Seit einer Woche ist Maria Ibrahimova, Jahrgang 1976, in der Stadt. Sie wirkt frisch und ausgeruht – ein Eindruck, den sie nicht bestätigen kann. „Ich habe das Gefühl, dass sich meine Augen gar nicht mehr richtig öffnen“, sagt Ibrahimova und lacht. Sie lacht viel und berichtet sehr plastisch aus ihrem Leben. Man merkt, dass die Regisseurin eine gute Geschichtenerzählerin ist.

Heimat ist nicht allein an einen Ort gebunden

Über Wien ging es für die fünfjährige Maria damals nach New York, wo sie aufgewachsen ist. „Ich bin New Yorkerin“, erklärt sie. „Dort fühle ich mich heimisch.“ Besonders, wenn sie im Haus ihrer Mutter ist, die noch immer dort lebt.

Doch der Begriff „Heimat“ ist für Maria Ibrahimova nicht an einen Ort allein gebunden.

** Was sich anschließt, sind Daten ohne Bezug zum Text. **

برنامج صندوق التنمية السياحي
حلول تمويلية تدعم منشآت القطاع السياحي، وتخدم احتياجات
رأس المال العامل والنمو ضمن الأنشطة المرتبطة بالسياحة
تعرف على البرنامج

In Baku bei ihren zwei Kindern fühlt sie sich zu Hause, aber genauso auch am Set, wenn sie merkt, wie ihre Arbeit die kreative Seite ihres Wesens anspricht. Die eine, einzige Heimat gibt es für sie nicht.

„Ich bin ein Kind von Einwanderern“, sagt sie. „Wenn man mich morgen in Madagaskar aussetzen würde, käme ich auch zurecht.“ Vor zwölf Jahren jedoch hat es sie nicht nach Madagaskar, sondern in die aserbaidschanische Hauptstadt Baku verschlagen. Eine gewaltige Umstellung.

„Die Kultur, die Gesellschaft waren sehr verschieden.“ Auch die Erwartungen an eine Frau seien dort ganz andere gewesen. Der Grund für den Umzug: ihr Mann, ein Aserbaidschaner, den sie zuvor beim Studium in Paris kennenlernte.

Sie rief eine Plattform für junge Filmemacherinnen ins Leben

Mit ihm zusammen hat sie vor zehn Jahren in Baku eine Filmproduktionsfirma gegründet. Nicht das einzige Projekt, das Ibrahimova neben ihrem Job als Regisseurin stemmt. So rief sie ein Stipendium für junge Filmschaffende ins Leben und mit „Women in Motion“ eine Plattform, die Frauen in Aserbaidschan hilft, eine Filmkarriere zu starten.

Entscheidende Schritte auf dem Weg ins Business hat sie auf der Berlinale gemacht. 2007 wird ihr Debütfilm, die Doku „Miss Gulag“, gleich im Panorama gezeigt. Darin porträtiert sie drei Frauen, die in einem Gefängnis in Sibirien sitzen und dort an einer Schönheitswahl teilnehmen.

Den Film rechtzeitig fertig zu bekommen sei ein einziger Kraftakt gewesen. „Ich habe vier Monate lang quasi im Schnittraum gelebt. “ Maria Ibrahimova bezeichnet sich selbst als detailversessen bis „control-freakish“. „Ich liebe jedes Stadium des Filmemachens“, erklärt sie.

Besondere Beziehung zur Berlinale wächst weiter

Bei ihrem neuen Projekt, der Verfilmung des Buches „Hazel Eyes“ vom aserbaidschanischen Schriftsteller Meyxos Abdullayev, ist sie als Regisseurin, Produzentin und Co-Autorin dabei. „Das ist mein Baby“, sagt sie. Seit zwei Jahren arbeitet sie daran, den Film Wirklichkeit werden zu lassen.

Es geht um einen alten Mann, der sich im Krieg gezwungen sieht, das aserbaidschanische Dorf, in dem er wohnt, zu verlassen und sein geliebtes Pferd zurückzulassen. Bis an sein Lebensende wird er nach ihm suchen.

Knapp die Hälfte der Finanzierung steht schon, als Maria Ibrahimova nach Berlin reist. Ob sie die andere Hälfte hier zusammenbekommt?

Die Filmemacherin ist optimistisch, etliche Interessenten wollen sie treffen. Ein Grund für die Nachfrage liegt in ihrer engen Verbindung zu den Festspielen. 2010, drei Jahre nach „Miss Gulag“, hat sie bei der Nachwuchsförderinitiative Berlinale Talents mitgemacht. Nun ist sie wieder dabei, um Ko-Produzenten zu finden.

Ihre ganz besondere Beziehung zur Berlinale wächst also weiter. Was kann da jetzt noch kommen? „Wenn ich mit Hazel Eyes zurückkehren würde und den Film im Wettbewerb zeigen könnte, würde für mich ein Traum Erfüllung gehen“, sagt die Regisseurin. Es wäre nicht der erste ihrer Träume, der in Berlin Wirklichkeit wird.